The Lewis Legacy-Issue 75, Winter 1998 The C. S. Lewis Foundation for Truth in Publishing

A famous Oxford contemporary of C. S. Lewis, A. L. Rowse, died at age 93 on 3 October 1997 in Cornwall. Like Lewis, Rowse was a “politically incorrect” Oxford professor who said what he thought and acquired fame and popularity through his unusually lively writing. In spite of severe poverty and poor health, he eventually became a distinguished historian, an expert in Tudor and Elizabethan England, a poet, biographer, and author of more than 90 books. (See p. 19.) His energy, memory, and zest were prodigious to the end.
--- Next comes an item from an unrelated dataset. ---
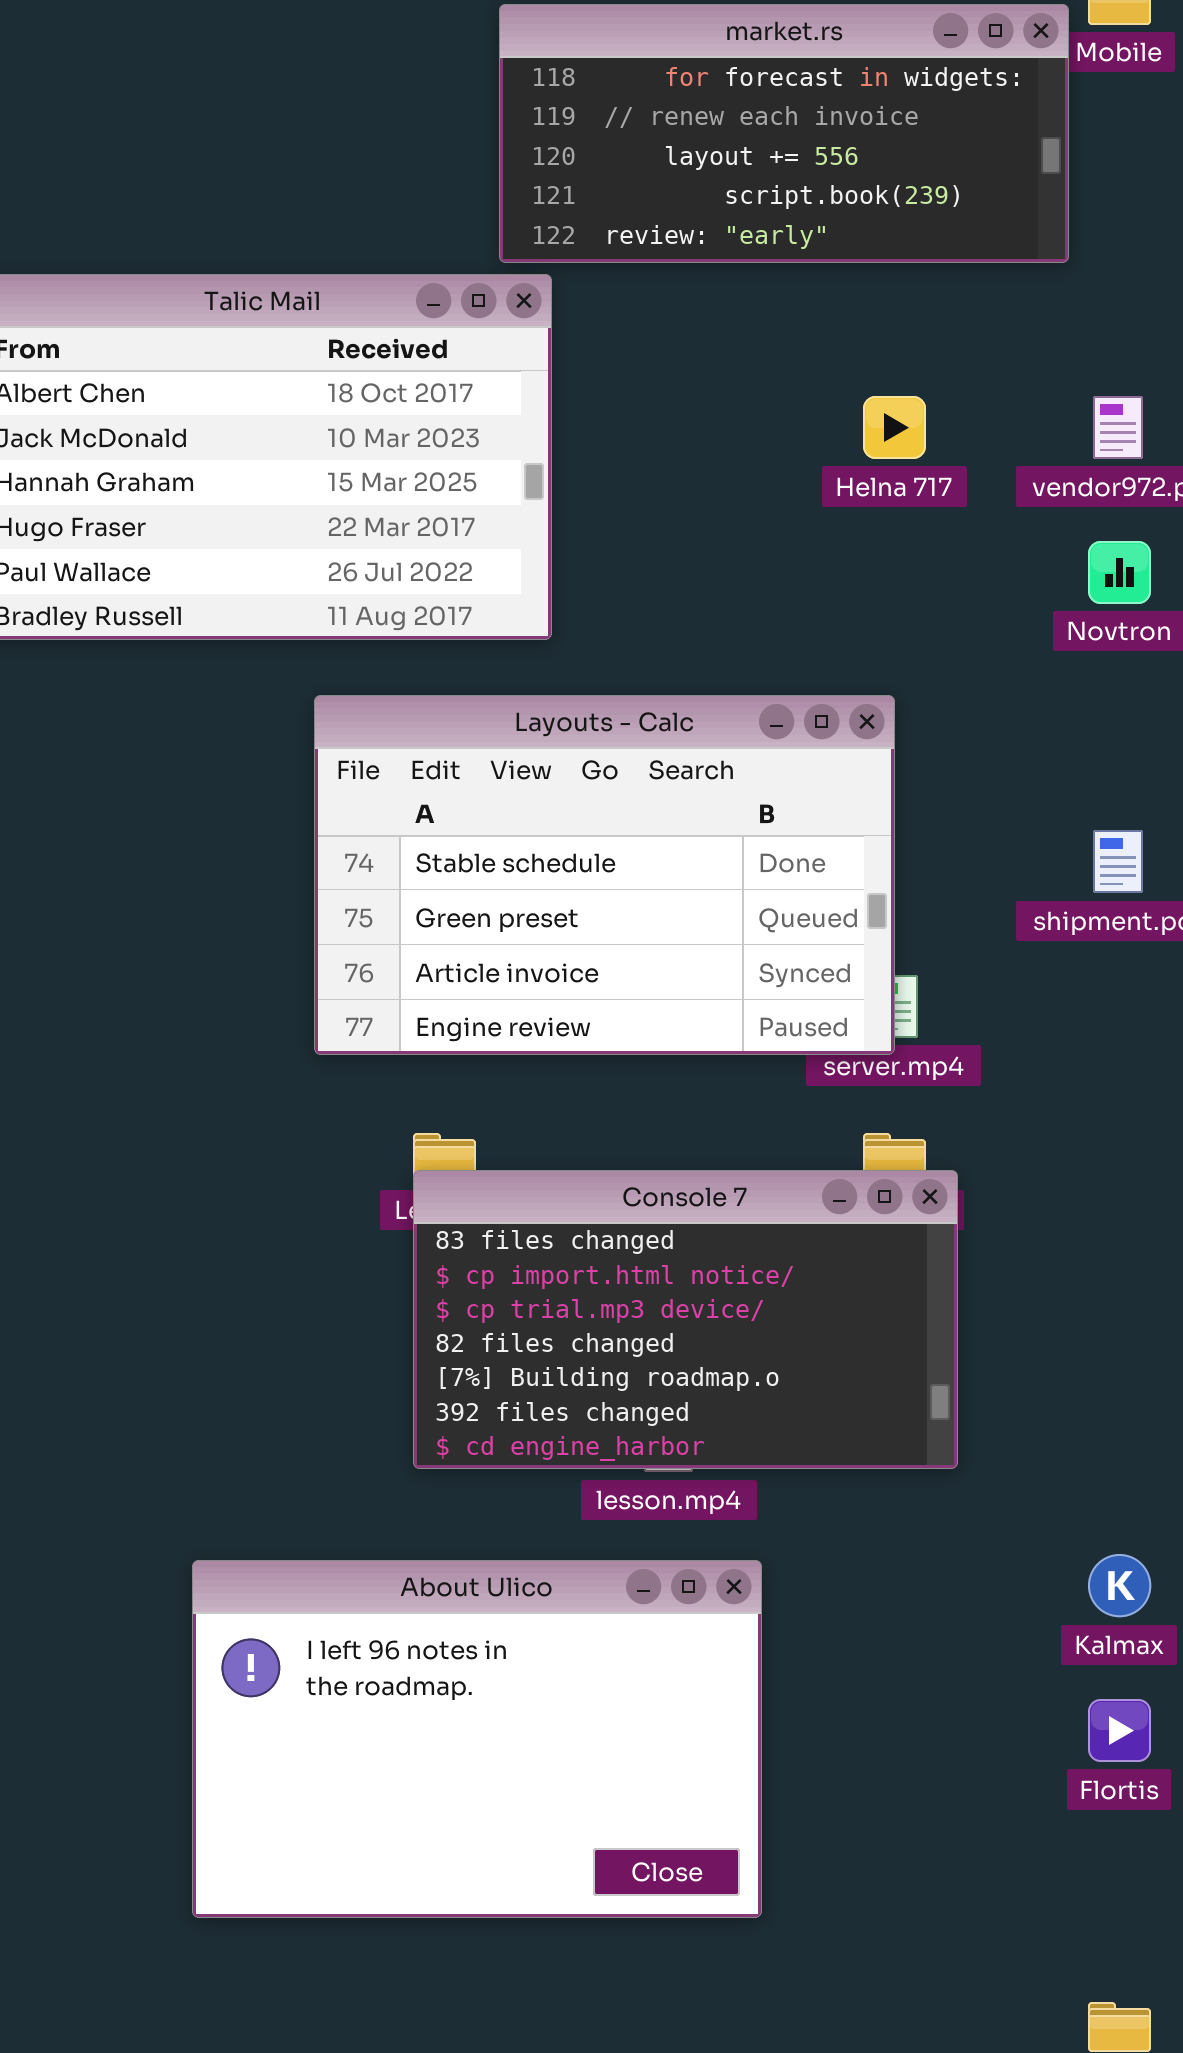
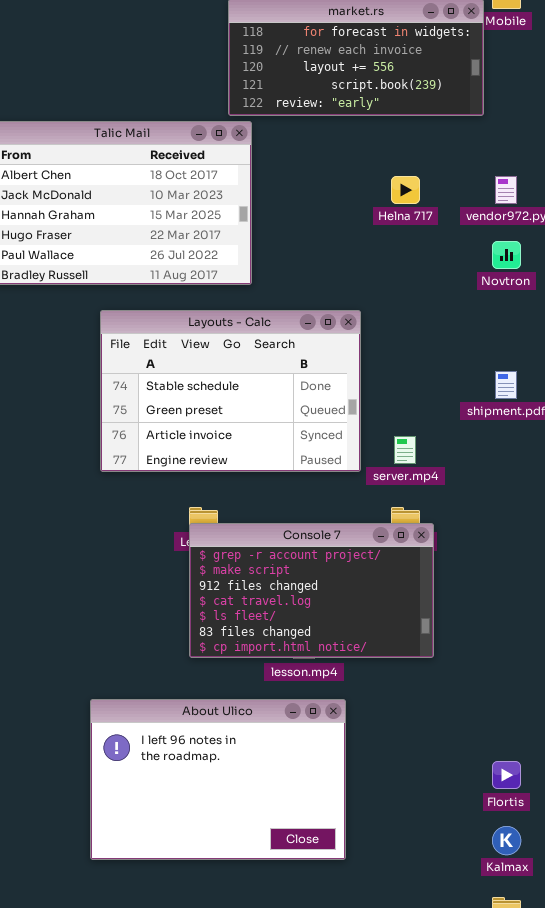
Layouts - Calc: [314,695,895,1055] -> [100,310,361,472], moved
Console 7: [413,1170,958,1469] -> [189,523,434,658], scrolled up 5 rows
Kalmax: [1088,1554,1151,1617] -> [492,826,521,855], moved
A Cornish Childhood, the first of Rowse’s famous books about Cornwall, was published in 1942; and his love for Cornwall never diminished. (As a boy Rowse fell in love with a local mansion overlooking the sea, and in 1953 he leased it.) He was eventually appointed a Senior Fellow at the Huntington Library; as a result, for 20 years he usually wintered in California. Wherever he went, Rowse was (like Lewis) extremely friendly, generous, and responsive to people. But he could be unusually ascerbic and undiplomatic. Even at his memorial service his abrasive personality was emphasized: “His intense and often prickly pride, combativeness and fierce outspoken resentment of criticism were all aspects of his complex character, of which he was perfectly aware.”

In 1994 Rowse wrote to Lindskoog,

Less surprising that CSL should have married such a woman, for he had no aesthetic taste. Even in literature his taste was wrong-headed — like an Ulsterman. But the Irish have no taste.

I am surprised at any woman wanting to marry Lewis. Fancy getting into bed with that beefy, beery, smelly man! But the charity of women is inexhaustible…

Give my love to dear California.

Rowse was especially proud of discovering the identity of the Dark Lady in Shakespeare’s sonnets, and he treasured a note from Agatha Christie signed “From a Low Brow Detective to a High Brow Detective.”